The boys' movement arose after a flurry of attention to the girls prompted by Mary Pipher's 1994 book "Reviving Ophelia." That work detailed forces in society, including media pressure to be beautiful and sophisticated, that can transform lively pre-teen girls into unhappy, unhealthy adolescents.

Boys also are under pressure to conform to society's expectations - pressure, Gurian says, that can create confusion and, in extreme cases, clinical depression.

Trouble can arise when boys are left to sort out those expectations on their own, often relying on media or video games for their ideas about manhood with little input from fathers or other male mentors, the author says.  Many hide that struggle behind bluster, aggression or sullen silence.

And boys who are emotionally hurt tend to respond by lashing out, he says. Several of the boys involved in the recent school shootings were struggling with family problems or peer-group humiliations.

"One-third of adolescent male students nationwide carry a gun or other weapons to school," Gurian notes.

It's no surprise to him that boys are the primary consumers of video games, most of which concern a quest or hunt. But playing such games for long periods increases boy's tendencies to isolate themselves and tune out the rest of the world, he says.

"Video games can be dangerous," says Gurian, noting that graphic violence can desensitize boys.  "We are training this generation to be better killers than we've ever had before," he says.

But boys also can be damaged by efforts to curb natural rough-and-tumble play, Gurian says. Millions of years of evolution as hunters are behind their love of games involving balls and other moving objects but some boys are punished or medicated because their high-energy conflicts with parents longing for order and quiet.

Grim statistics aside, Gurian's books are upbeat, hailing the joys of boyhood while offering practical advice.

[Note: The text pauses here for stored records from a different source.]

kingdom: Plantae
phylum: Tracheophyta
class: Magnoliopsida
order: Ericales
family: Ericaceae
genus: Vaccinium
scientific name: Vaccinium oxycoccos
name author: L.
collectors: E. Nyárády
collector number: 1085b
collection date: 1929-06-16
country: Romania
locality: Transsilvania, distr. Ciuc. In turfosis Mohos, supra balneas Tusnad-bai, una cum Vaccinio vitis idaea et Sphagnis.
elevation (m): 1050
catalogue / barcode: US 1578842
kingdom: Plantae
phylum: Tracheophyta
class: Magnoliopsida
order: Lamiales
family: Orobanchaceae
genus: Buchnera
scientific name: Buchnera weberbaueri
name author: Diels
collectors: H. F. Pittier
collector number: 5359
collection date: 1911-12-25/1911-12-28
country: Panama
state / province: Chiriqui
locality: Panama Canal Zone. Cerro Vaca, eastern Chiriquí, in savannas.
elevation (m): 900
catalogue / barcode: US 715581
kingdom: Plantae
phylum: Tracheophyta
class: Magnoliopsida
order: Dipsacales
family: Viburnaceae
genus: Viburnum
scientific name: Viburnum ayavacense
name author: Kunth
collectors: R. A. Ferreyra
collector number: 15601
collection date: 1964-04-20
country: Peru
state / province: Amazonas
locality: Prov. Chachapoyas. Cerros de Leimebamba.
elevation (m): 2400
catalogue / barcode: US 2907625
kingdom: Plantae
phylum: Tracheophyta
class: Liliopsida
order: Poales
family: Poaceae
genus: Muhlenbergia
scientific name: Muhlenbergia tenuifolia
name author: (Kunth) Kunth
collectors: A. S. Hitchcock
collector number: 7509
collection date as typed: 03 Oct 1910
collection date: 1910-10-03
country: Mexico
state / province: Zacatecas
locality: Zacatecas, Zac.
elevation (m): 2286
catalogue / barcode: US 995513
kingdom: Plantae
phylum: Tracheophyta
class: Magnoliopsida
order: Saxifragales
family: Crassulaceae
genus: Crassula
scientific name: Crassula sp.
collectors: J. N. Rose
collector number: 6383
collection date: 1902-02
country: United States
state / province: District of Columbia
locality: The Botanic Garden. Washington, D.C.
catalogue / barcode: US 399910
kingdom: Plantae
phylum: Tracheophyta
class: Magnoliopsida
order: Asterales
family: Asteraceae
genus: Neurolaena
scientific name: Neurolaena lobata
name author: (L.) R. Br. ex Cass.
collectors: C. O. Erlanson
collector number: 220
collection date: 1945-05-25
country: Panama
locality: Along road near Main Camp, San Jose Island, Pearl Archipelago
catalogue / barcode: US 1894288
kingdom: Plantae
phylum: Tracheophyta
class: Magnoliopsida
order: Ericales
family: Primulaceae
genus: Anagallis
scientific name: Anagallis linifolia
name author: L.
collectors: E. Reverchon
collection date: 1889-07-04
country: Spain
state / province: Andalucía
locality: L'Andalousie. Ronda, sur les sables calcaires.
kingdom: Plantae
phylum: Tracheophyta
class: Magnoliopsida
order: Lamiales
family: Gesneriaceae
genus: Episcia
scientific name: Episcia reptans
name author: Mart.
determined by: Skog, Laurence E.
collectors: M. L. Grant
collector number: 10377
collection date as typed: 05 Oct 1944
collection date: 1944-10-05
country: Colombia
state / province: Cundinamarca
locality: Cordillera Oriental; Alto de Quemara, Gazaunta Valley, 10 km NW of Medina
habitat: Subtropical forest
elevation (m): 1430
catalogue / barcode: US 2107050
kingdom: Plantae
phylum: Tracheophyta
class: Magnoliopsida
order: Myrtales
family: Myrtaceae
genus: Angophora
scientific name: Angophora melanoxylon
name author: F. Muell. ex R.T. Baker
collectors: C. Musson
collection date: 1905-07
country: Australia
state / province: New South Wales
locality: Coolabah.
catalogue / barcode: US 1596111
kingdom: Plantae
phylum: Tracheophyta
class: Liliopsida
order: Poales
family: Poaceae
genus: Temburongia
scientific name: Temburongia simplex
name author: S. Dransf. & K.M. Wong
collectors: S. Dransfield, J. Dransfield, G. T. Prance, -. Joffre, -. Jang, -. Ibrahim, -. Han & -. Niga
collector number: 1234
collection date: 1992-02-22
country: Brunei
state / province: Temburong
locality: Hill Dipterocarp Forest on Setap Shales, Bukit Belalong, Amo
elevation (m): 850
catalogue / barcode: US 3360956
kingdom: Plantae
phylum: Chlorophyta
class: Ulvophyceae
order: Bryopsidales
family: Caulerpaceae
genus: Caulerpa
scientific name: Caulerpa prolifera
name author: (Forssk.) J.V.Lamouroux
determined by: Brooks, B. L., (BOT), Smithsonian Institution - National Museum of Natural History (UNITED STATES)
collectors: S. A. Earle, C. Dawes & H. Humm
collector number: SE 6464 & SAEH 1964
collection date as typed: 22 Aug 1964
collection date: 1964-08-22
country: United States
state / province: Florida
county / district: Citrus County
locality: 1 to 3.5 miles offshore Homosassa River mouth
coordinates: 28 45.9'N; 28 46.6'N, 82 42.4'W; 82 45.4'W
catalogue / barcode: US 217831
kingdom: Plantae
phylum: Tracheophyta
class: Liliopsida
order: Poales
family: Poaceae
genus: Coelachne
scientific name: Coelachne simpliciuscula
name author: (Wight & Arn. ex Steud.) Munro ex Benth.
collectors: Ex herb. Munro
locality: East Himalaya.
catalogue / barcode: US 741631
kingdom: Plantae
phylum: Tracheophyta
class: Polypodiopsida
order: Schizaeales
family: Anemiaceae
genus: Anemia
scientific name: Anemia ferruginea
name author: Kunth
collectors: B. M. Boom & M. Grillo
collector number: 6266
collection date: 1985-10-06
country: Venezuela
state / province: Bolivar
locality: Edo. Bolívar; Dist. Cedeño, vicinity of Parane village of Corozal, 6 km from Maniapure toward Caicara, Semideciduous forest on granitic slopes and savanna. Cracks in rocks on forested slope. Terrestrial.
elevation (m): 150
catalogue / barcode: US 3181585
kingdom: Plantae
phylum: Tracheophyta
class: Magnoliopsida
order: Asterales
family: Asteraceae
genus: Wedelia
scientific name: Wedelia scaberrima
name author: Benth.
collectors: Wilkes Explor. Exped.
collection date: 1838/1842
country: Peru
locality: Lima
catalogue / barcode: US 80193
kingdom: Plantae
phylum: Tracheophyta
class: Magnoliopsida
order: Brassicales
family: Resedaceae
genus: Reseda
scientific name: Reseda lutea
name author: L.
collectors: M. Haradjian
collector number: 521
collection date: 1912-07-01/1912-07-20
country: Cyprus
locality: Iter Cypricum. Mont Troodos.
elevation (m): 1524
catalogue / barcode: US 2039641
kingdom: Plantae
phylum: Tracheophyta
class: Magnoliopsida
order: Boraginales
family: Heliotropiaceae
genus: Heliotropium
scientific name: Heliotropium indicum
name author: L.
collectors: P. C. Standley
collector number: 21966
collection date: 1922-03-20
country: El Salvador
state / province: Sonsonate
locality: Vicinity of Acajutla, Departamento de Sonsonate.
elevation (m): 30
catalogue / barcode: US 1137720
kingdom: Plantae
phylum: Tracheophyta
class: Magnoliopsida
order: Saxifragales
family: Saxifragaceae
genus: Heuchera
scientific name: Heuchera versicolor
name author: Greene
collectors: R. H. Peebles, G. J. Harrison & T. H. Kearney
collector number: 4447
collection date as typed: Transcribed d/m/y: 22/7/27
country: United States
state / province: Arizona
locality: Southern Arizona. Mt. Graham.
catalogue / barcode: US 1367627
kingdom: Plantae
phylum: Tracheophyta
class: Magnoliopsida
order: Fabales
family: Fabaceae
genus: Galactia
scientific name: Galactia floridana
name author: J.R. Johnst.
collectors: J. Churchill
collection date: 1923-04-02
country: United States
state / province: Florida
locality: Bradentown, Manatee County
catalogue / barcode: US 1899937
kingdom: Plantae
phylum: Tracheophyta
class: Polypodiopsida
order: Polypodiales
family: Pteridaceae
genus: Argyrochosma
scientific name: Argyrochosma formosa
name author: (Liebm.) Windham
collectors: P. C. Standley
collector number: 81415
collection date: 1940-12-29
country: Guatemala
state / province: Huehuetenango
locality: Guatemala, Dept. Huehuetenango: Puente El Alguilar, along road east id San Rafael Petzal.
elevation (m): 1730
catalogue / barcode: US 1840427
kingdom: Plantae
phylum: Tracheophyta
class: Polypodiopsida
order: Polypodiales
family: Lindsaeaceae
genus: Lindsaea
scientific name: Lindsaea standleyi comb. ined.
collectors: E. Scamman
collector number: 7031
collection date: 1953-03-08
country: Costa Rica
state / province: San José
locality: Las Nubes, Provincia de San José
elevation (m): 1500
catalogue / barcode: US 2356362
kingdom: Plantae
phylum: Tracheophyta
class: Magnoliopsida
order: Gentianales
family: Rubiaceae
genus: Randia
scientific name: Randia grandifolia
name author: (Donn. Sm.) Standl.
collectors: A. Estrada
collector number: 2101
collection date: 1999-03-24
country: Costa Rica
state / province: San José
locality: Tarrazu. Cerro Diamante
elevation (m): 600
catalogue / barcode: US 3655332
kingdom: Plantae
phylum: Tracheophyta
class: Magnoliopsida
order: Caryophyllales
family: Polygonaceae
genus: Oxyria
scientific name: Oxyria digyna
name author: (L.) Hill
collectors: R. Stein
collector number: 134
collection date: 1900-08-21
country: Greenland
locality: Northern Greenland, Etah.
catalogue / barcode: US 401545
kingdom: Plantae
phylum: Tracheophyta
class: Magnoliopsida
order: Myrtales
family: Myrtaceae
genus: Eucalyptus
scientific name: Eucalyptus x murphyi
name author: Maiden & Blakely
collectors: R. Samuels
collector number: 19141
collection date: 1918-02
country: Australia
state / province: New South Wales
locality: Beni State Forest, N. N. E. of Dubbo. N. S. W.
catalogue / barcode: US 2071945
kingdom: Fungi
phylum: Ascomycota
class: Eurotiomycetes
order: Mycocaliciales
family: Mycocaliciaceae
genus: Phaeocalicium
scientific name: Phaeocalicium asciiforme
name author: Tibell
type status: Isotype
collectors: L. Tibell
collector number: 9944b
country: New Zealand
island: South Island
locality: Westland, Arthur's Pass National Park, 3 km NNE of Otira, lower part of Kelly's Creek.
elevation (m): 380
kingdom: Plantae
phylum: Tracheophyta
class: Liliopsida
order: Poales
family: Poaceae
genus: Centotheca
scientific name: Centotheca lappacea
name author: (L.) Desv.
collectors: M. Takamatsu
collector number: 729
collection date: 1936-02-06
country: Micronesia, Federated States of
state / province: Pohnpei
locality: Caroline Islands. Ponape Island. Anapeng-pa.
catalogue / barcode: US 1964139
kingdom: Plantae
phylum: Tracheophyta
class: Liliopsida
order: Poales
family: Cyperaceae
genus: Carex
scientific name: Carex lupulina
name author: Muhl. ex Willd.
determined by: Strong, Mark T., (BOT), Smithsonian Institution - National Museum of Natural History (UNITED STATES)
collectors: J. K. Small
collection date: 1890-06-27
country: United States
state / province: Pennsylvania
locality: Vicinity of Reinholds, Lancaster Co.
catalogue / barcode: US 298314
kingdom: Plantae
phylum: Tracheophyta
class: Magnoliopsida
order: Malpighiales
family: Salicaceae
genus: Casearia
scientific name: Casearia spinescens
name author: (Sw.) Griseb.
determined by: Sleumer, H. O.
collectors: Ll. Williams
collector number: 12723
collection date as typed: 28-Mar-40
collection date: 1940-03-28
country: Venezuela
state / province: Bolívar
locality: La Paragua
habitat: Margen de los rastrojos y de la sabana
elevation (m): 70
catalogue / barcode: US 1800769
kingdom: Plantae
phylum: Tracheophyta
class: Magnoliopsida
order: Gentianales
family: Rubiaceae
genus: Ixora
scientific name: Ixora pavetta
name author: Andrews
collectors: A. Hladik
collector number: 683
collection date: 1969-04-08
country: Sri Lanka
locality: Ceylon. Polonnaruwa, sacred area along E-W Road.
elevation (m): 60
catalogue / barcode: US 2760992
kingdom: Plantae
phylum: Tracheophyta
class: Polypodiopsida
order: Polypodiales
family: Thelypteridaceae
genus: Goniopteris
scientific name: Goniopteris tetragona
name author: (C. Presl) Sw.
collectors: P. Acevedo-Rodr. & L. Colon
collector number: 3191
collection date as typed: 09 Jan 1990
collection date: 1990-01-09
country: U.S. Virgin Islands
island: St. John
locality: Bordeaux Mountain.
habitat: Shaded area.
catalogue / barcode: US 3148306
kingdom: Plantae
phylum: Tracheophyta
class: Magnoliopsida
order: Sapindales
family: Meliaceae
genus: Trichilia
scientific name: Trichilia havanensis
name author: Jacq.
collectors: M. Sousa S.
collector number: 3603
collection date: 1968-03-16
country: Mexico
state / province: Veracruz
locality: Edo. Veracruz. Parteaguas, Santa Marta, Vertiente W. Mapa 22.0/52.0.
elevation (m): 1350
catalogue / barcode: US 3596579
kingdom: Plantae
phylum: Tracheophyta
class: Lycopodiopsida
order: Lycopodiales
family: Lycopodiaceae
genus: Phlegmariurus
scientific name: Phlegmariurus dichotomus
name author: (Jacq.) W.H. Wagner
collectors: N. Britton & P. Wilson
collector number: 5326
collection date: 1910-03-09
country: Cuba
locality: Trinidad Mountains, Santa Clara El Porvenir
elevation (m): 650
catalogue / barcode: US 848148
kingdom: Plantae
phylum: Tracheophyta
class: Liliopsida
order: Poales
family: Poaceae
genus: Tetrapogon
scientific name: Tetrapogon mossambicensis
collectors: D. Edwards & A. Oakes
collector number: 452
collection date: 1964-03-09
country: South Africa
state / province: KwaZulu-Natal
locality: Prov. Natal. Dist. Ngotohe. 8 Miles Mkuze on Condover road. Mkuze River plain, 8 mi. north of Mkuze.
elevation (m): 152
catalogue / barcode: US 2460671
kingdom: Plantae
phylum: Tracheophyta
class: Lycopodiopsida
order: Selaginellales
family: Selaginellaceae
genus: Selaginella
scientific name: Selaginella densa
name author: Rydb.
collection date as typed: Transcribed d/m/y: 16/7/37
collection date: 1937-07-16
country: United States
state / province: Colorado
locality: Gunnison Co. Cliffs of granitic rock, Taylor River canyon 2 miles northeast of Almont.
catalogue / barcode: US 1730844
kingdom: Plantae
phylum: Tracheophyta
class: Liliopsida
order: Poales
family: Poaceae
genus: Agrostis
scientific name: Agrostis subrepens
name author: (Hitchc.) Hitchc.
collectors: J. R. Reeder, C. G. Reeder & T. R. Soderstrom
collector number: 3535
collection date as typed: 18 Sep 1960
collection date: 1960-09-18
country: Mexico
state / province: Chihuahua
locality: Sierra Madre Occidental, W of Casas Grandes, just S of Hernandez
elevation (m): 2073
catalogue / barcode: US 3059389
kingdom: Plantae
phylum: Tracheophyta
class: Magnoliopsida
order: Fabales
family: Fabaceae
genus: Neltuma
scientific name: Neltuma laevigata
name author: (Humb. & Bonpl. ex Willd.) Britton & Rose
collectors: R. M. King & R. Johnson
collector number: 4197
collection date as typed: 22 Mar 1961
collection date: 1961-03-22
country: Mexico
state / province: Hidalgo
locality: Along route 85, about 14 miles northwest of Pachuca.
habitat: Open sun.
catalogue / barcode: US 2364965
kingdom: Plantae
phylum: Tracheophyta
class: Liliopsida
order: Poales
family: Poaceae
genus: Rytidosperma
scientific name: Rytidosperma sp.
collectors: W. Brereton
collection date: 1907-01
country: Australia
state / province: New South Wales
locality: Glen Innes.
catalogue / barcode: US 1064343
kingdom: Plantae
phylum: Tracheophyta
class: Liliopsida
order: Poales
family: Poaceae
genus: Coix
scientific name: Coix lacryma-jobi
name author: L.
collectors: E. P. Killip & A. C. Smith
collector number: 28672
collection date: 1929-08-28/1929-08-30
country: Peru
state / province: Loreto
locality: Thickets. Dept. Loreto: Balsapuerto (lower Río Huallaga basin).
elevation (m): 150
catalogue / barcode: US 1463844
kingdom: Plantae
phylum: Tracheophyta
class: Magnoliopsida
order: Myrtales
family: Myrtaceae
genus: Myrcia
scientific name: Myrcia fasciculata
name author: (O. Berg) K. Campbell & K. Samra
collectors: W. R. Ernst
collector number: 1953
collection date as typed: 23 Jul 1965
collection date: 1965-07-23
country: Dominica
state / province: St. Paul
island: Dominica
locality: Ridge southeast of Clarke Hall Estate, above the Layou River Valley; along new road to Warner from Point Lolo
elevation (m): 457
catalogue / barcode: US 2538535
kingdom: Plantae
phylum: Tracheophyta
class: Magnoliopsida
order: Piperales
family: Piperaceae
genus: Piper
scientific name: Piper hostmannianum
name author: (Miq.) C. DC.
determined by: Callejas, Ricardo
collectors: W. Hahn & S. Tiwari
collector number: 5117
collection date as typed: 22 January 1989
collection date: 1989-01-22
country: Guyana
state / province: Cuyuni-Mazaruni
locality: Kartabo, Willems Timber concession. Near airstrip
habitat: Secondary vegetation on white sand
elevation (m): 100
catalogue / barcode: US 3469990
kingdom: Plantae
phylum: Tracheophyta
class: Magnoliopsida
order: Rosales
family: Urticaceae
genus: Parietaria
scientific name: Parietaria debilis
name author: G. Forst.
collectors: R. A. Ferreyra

Gurian has two more books out early next year, both aimed at young people. "From Boy to Man" is for boys ages 10 -14, and "Understanding Guys" for girls ages 14 -18.

"I feel one of the best things we can do for girls and women is to improve the life of boys," says Gurian, the father of two daughters.

Indeed, he and Pipher conduct joint seminars, and she wrote a cover blurb praising Gurian's book as "filled with stories and practical advice."